Naturkatastrophe in der Schweiz: Erderhitzung macht Bergstürze wahrscheinlicher
Nach dem Bergsturz im Lötschental sinkt die Gefahr einer Flutwelle wieder. Der Auslöser bleibt unklar. Mitverantwortlich könnte der Klimawandel sein.

„Die Lonza scheint ihren Weg gefunden zu haben“, sagte der Gemeindepräsident der von dem in die tiefe gestürzten Geröll weitgehend zerstörten Ortschaft Blatten, Matthias Bellwald. Der Pegelstand des hinter dem Schuttkegel aufgestauten Sees sei inzwischen ungefähr einen Meter niedriger als noch am Freitag, erklärte Raphaël Mayoraz, Chef der Dienststelle Naturgefahren des Kantons Wallis.
Die Aufräumarbeiten der nach Experteneinschätzung rund neun Millionen Kubikmeter Geröll können derweil noch nicht beginnen: Die Trümmer, die zu etwa einem Drittel aus Eis bestehen, gelten als zu instabil, um Menschen und Bagger darauf zu lassen.
Von einem seit dem Bergsturz vermissten 64-jährigen Mann fehlt weiterhin jede Spur.
Unglück war lange vorherzusehen
Am Mittwochnachmittag war ein großer Teil des Birchgletschers im Kanton Wallis abgebrochen. Rund drei Millionen Kubikmeter Gestein und Eis stürzten ins Tal und auf die Häuser im Dorf Blatten. Der Ort war zuvor bereits evakuiert worden, er wurde völlig zerstört. Das Gesamtvolumen der Eis- und Gesteinsablagerungen am Talboden bezifferte der Kanton auf zehn Millionen Kubikmeter. Das Unglück war lange vorauszusehen. „Das Gebiet wird schon seit 30 Jahren überwacht, man wusste, dass das potenziell instabil ist“, sagt Jens Turowski vom GFZ Helmholtz-Zentrum für Geoforschung in Potsdam.
In der vergangenen Woche hätten sich am Berg Kleines Nesthorn innerhalb von ein bis zwei Tagen zunächst Gesteinsmassen um bis zu drei Meter verschoben, „das ist extrem schnell“, sagt Turowski. Insgesamt seien dann drei Millionen Kubikmeter Gestein in mehreren Schüben auf den Birchgletscher gefallen.

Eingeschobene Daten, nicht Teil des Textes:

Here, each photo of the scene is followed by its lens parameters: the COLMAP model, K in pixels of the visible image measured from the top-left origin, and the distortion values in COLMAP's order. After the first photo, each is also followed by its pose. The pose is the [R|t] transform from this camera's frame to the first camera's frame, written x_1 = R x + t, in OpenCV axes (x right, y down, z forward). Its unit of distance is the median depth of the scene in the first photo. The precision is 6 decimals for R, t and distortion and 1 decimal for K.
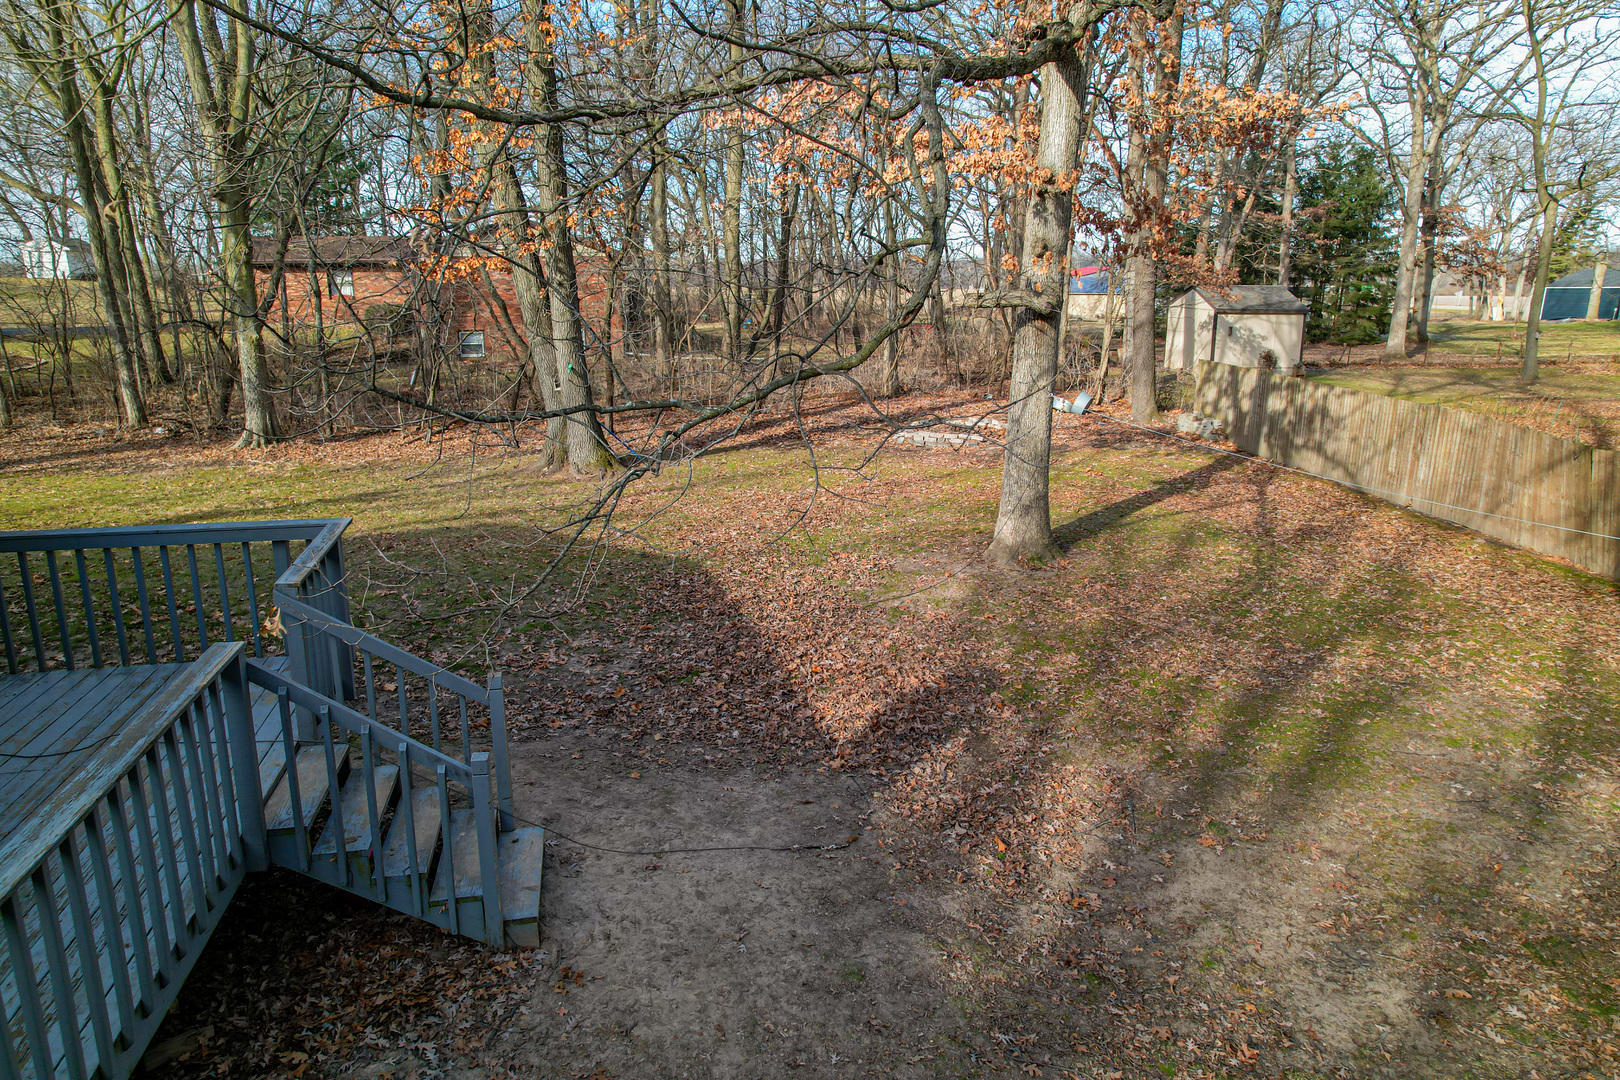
lens RADIAL K [[1032.2, 0, 820.4], [0, 1032.2, 541.2], [0, 0, 1]] dist [-0.086678, 0.075571]
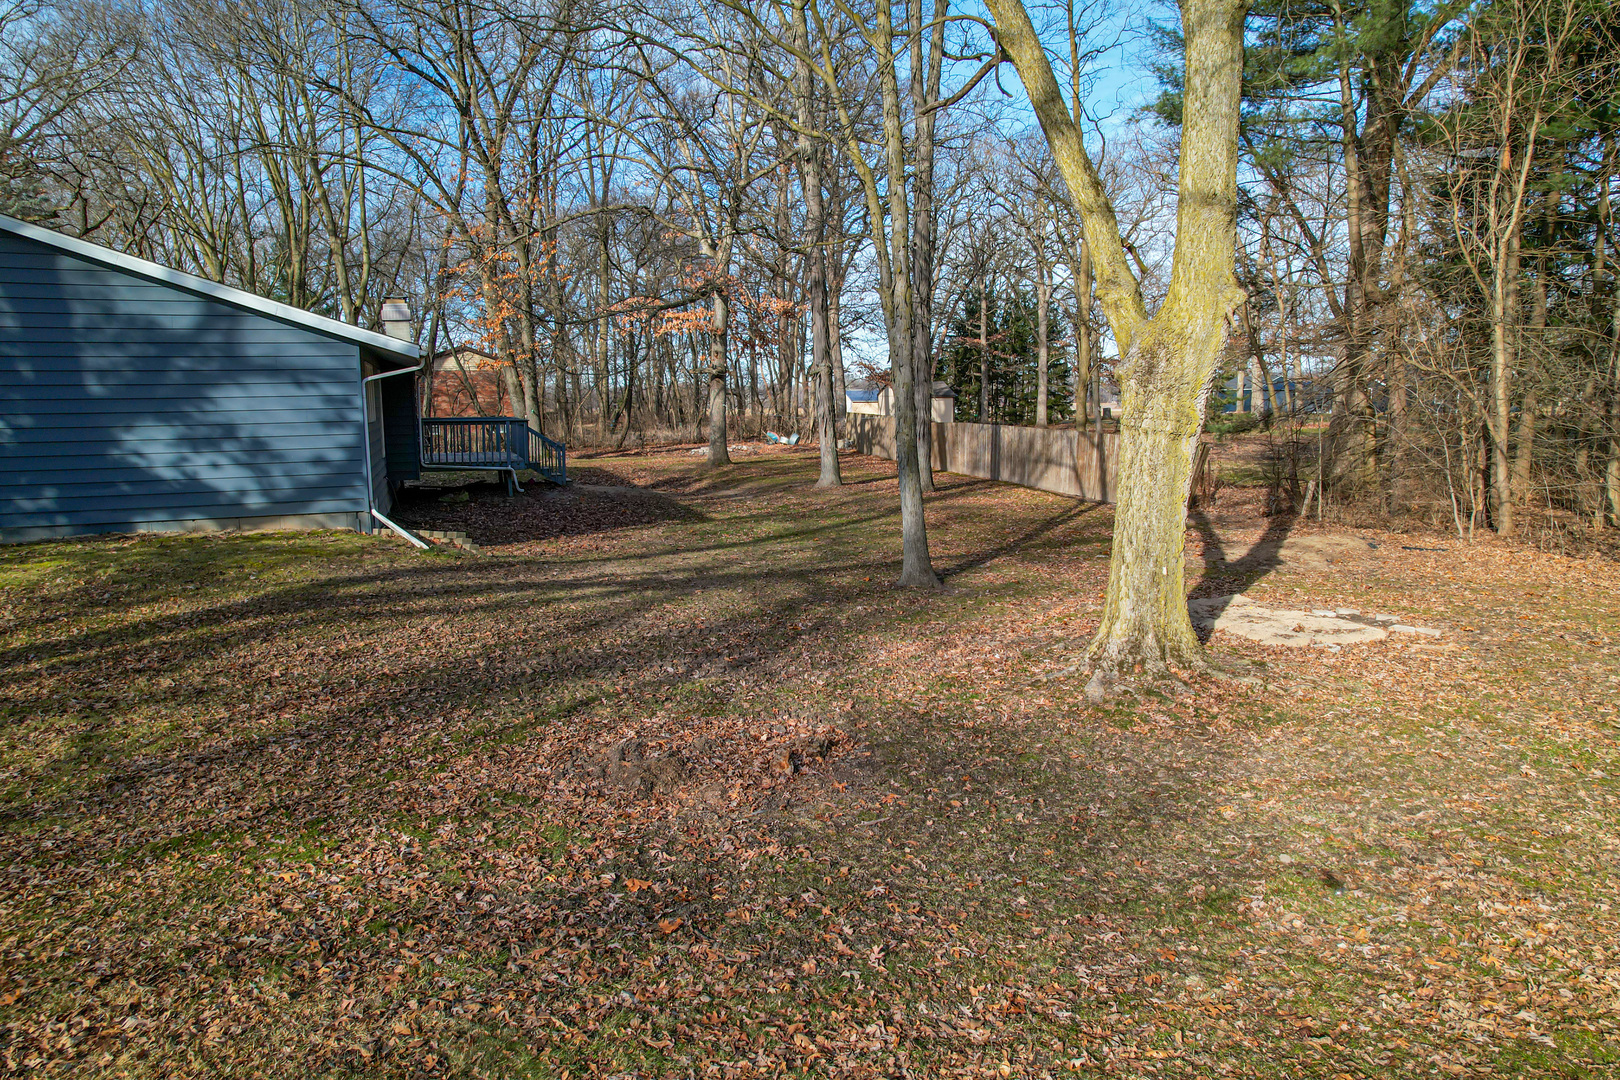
lens RADIAL K [[1028.7, 0, 824.7], [0, 1028.7, 542.9], [0, 0, 1]] dist [-0.074273, 0.065150]
pose [[0.991399, -0.029493, 0.127508, 0.136317], [0.044163, 0.992521, -0.113802, 0.596216], [-0.123198, 0.118454, 0.985287, -1.858137]]
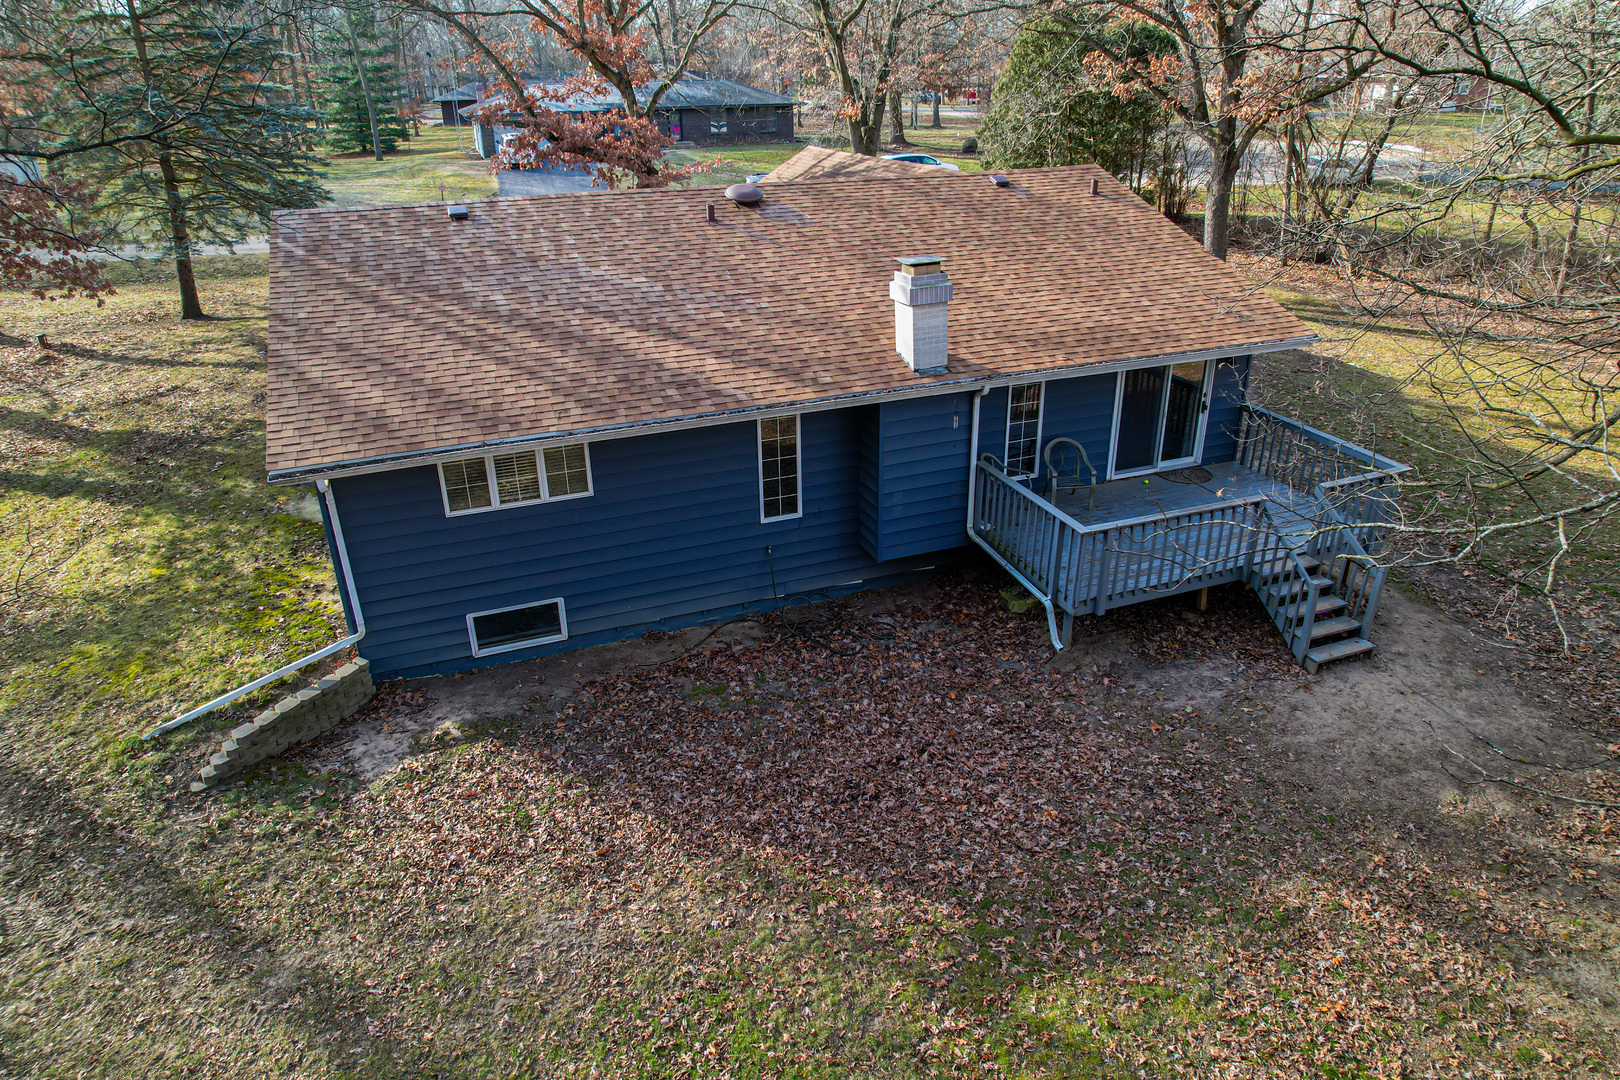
lens RADIAL K [[1028.7, 0, 824.7], [0, 1028.7, 542.9], [0, 0, 1]] dist [-0.074273, 0.065150]
pose [[0.148505, 0.409411, -0.900183, 0.672123], [-0.234308, 0.898923, 0.370184, -0.201057], [0.960753, 0.155946, 0.229423, -0.274352]]
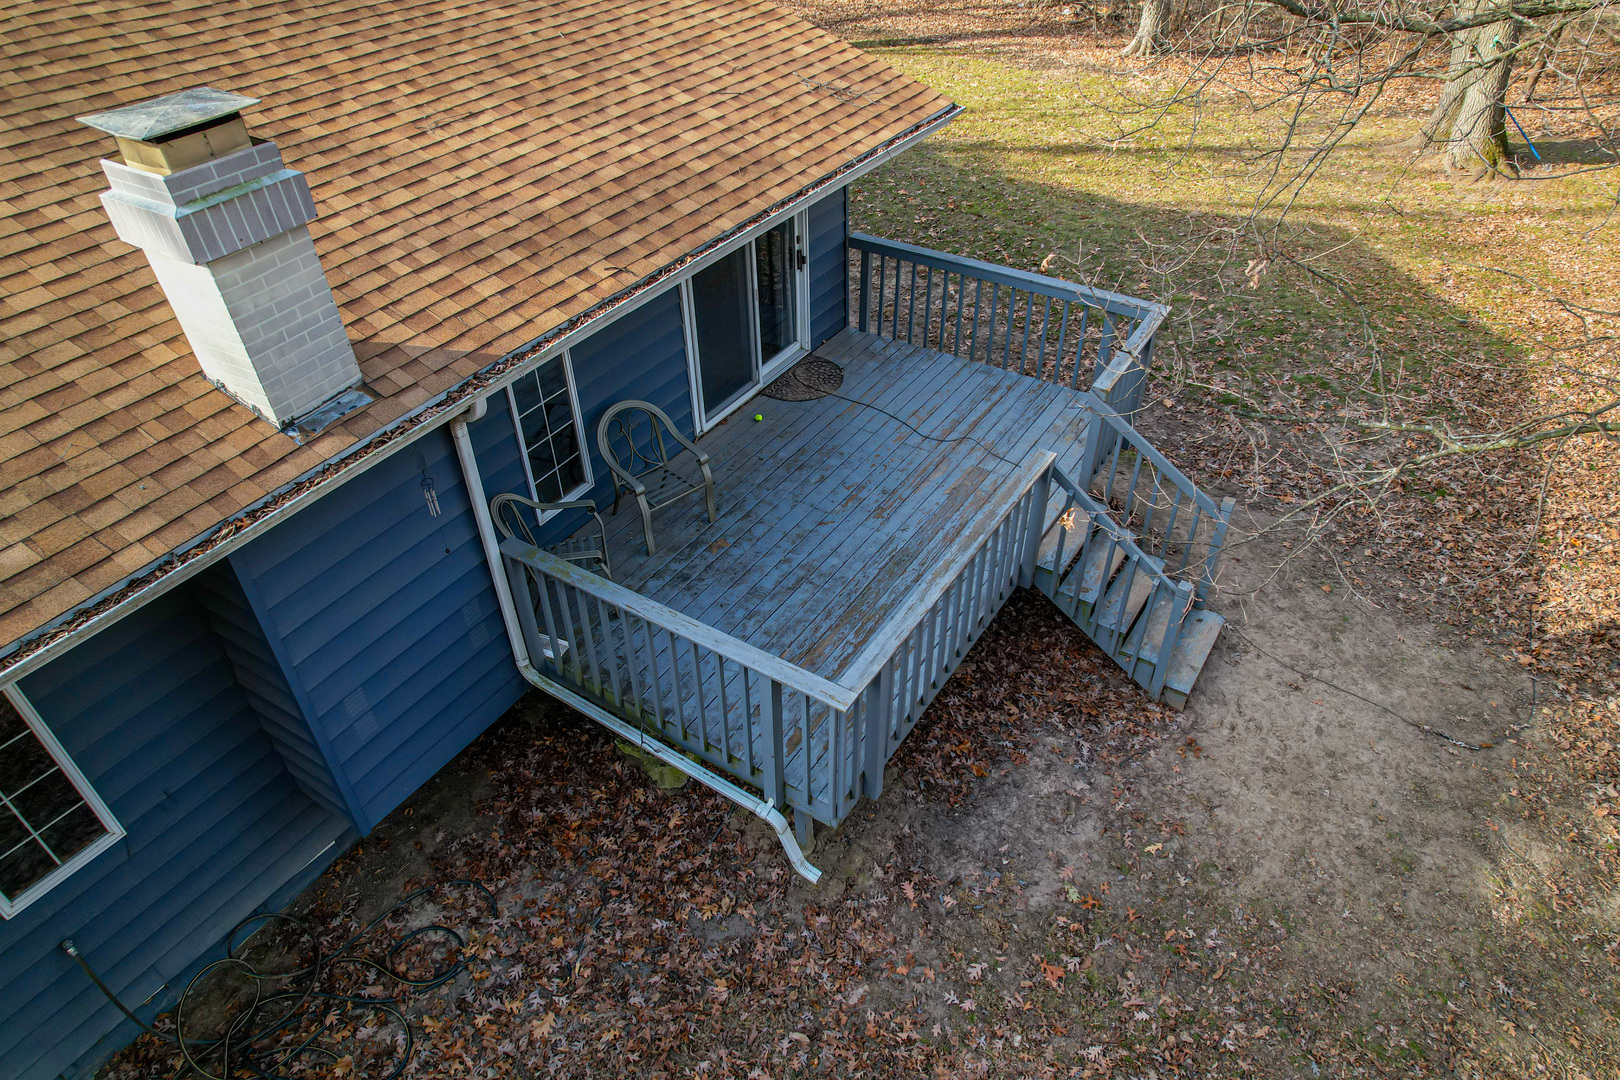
lens RADIAL K [[1030.9, 0, 824.2], [0, 1030.9, 539.7], [0, 0, 1]] dist [-0.075850, 0.068400]
pose [[0.703747, 0.431237, -0.564601, 0.027456], [-0.160526, 0.870675, 0.464926, -0.165762], [0.692077, -0.236558, 0.681960, -0.097277]]
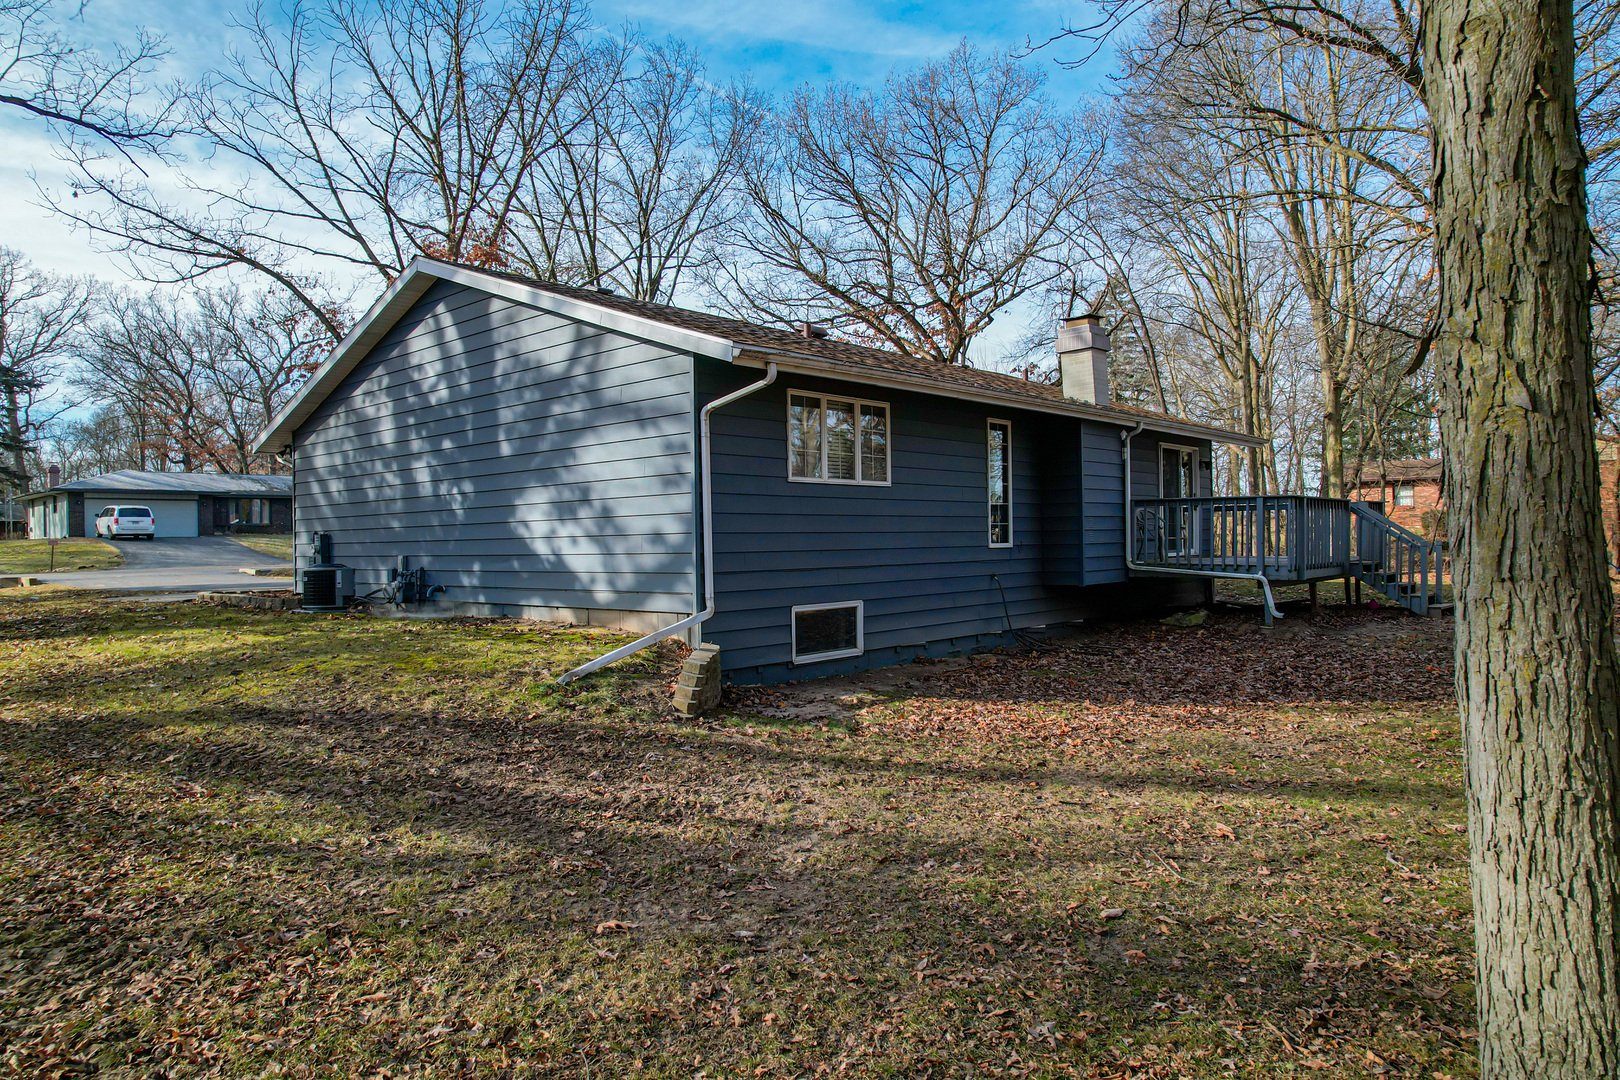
lens RADIAL K [[1028.7, 0, 824.7], [0, 1028.7, 542.9], [0, 0, 1]] dist [-0.074273, 0.065150]
pose [[0.574271, -0.015341, -0.818521, 0.461242], [-0.182065, 0.972393, -0.145962, 0.418644], [0.798163, 0.232846, 0.555624, -0.876323]]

Das sei ein enormes Gewicht von neun Millionen Tonnen. Ein Teil des Gletschers ist daraufhin am Mittwoch abgebrochen und mit dem Großteil des Gesteins nach unten auf das Dorf gerutscht.
Solche Bergstürze sind weder ungewöhnlich, noch passieren sie plötzlich. Zunächst gebe es etwa Verwitterungsprozesse und Risse im Gestein. Die konkreten Auslöser seien im Fall des Unglücks noch nicht klar. Der Klimawandel könnte eine Rolle gespielt haben.
Permafrost, Schnee und Gletscher schmelzen
Erstens könne der Permafrost geschmolzen sein. „Der wirkt wie ein Kleber. Wenn er wärmer wird und schmilzt, wird er mechanisch instabiler und wenn er sich auflöst, dann fällt diese Klebewirkung komplett weg.“
Zweitens könne Schmelzwasser vom Schnee in das Gestein eingedrungen sein. Dann könne sich Druck in Poren oder Rissen aufbauen und das Gestein auseinanderdrücken.
Drittens schmelzen die Gletscher. „Sie stützen die Talwände ab und stabilisieren das Gestein. Wenn die sich zurückziehen, fällt diese Stütze weg“, sagt Turowski.
In bestimmten Regionen könne man damit rechnen, dass Bergstürze durch die Erderhitzung häufiger werden, sagt Turowski. „Ich kenne aber keine statistischen Nachweise dafür.“ Für alle anderen Massenbewegungen außer für derart große Bergstürze habe man aber schon gezeigt, dass sie in den letzten Jahrzehnten häufiger geworden sind.